In other words, on a strict interpretation of the new Accounts Rules, firms will have to give a bill of costs, or other notification of costs incurred, to the client or paying party before they can transfer funds from client account. Whether this is the intention of the rule remains to be seen and possibly forthcoming guidance might clarify the position.
Another area for potential concern for firms is in relation to time limits on activities. For example, the 2011 Accounts Rules position on “mixed payments” (i.e. payments that included both client money and office money) was that it should either be split between the office account and client account when received or placed without delay in client account and , under rule 18.3, the office account element of that money had to be transferred out of client account within 14 days. The corresponding provision in the new Accounts Rules is to be found at 4.2 which states “You ensure that you allocate promptly any funds from mixed payments you receive to the correct client account or business account” where “business account” is the new term for “office account”. Does that mean you have less than 14 days or more than 14 days? What does promptly actually mean? It is an important concept because it crops up elsewhere such as in rule 2.3 where it states “You ensure that client money is paid promptly into a client account” and rule 6.1 “You correct any breaches of these rules promptly upon discovery”.

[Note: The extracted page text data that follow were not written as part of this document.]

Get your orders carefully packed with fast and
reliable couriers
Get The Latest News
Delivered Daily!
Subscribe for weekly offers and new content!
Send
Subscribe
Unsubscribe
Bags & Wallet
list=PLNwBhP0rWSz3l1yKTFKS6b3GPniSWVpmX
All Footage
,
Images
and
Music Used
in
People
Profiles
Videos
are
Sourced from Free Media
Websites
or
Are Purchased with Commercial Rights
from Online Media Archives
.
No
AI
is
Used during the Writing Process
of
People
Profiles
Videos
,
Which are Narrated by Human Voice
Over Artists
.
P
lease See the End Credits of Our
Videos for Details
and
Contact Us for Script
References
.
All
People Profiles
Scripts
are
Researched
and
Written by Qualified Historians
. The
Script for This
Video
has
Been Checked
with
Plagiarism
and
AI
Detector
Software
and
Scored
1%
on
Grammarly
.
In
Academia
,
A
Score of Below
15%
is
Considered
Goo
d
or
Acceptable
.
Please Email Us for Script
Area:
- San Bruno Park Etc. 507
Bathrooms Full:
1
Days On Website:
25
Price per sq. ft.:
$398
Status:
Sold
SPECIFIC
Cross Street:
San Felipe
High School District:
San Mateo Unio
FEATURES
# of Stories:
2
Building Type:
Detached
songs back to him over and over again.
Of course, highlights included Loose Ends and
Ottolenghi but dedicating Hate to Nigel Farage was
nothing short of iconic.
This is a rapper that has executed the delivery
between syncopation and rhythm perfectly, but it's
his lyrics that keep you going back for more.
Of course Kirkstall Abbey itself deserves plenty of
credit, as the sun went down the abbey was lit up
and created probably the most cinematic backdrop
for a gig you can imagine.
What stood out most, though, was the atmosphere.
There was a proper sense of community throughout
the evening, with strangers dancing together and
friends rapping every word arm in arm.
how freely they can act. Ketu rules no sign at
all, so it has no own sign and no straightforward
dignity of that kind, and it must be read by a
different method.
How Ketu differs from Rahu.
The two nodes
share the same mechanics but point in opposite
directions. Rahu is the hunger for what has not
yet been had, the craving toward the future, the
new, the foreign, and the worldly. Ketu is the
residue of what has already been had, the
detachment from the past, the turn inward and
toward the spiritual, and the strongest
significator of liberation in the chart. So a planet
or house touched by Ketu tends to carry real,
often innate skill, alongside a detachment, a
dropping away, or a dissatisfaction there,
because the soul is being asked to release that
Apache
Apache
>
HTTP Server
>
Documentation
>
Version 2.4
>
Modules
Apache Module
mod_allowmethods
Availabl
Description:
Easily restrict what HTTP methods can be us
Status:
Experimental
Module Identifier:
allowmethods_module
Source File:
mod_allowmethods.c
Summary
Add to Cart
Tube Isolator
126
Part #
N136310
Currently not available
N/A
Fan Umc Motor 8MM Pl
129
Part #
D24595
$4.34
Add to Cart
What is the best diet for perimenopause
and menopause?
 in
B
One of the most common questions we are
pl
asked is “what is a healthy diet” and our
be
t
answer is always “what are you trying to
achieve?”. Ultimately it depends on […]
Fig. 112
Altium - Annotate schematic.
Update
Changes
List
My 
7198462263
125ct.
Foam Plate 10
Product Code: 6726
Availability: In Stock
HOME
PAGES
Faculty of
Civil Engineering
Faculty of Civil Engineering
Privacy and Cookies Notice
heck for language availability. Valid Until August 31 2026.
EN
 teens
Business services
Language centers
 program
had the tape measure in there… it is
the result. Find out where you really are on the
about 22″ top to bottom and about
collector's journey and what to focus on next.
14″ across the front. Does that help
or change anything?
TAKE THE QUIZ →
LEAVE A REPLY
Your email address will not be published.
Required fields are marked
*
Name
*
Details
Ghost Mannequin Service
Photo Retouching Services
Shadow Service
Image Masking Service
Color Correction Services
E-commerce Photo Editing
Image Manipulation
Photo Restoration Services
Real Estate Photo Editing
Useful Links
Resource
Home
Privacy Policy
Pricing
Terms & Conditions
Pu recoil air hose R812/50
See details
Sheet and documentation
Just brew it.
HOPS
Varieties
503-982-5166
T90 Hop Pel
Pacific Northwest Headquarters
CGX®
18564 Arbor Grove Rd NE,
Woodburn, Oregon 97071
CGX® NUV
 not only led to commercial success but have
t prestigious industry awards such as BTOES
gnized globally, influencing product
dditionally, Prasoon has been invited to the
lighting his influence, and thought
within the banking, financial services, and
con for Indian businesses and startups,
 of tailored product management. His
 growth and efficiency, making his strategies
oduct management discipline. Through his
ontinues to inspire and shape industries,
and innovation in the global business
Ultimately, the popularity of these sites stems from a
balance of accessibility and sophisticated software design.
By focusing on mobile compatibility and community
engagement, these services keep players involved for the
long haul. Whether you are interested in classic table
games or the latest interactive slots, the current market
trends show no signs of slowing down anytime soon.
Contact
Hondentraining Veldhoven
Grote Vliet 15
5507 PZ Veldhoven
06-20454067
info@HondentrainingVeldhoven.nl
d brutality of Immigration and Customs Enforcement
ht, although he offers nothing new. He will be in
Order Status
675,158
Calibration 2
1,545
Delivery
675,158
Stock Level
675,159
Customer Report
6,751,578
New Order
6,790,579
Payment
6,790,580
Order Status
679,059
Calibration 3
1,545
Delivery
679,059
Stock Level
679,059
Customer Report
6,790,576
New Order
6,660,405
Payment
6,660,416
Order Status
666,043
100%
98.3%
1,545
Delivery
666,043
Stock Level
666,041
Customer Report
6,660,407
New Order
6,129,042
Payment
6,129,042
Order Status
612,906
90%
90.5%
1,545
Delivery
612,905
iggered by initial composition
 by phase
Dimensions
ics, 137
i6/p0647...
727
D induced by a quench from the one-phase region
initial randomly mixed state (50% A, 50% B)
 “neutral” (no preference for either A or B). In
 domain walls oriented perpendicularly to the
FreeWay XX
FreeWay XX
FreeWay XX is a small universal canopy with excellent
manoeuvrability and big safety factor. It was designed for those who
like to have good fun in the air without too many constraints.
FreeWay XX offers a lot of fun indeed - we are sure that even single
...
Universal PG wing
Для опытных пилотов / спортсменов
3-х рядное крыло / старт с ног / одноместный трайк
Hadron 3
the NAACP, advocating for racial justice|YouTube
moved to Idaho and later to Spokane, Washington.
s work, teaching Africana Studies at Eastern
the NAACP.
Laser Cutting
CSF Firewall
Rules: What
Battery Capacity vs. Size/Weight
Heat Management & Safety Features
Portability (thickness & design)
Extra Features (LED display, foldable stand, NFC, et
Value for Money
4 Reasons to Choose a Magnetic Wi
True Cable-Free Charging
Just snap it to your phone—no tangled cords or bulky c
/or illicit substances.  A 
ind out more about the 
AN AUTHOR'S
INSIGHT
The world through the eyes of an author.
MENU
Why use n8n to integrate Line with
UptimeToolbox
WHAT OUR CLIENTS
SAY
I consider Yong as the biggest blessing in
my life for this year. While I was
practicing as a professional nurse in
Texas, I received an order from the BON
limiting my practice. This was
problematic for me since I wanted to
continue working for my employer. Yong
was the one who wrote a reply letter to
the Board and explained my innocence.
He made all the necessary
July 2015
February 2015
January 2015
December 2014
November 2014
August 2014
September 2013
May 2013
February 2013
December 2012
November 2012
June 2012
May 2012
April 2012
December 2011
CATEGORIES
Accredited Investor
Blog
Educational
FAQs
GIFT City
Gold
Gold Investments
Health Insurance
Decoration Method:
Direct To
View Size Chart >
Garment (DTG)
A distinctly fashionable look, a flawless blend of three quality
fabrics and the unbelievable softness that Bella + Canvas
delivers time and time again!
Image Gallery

The SRA have indicated that they will be providing comprehensive guidance on the new accounts rules and have, so far, produced six guidance notes:
- Accountant’s report and the exemption to obtain one
- Do I need to operate a client account?
- Helping you keep accurate client accounting records
- Joint accounts and record keeping
- Planning for and completing an accountant’s report
- Third-party managed accounts
and one cunningly hidden guide to the prescribed circumstances referenced within the Accounts Rules which can be found at www.sra.org.uk/solicitors/standards-regulations-resources/withdraw-client-money/. We will keep everyone up to date as new ones appear.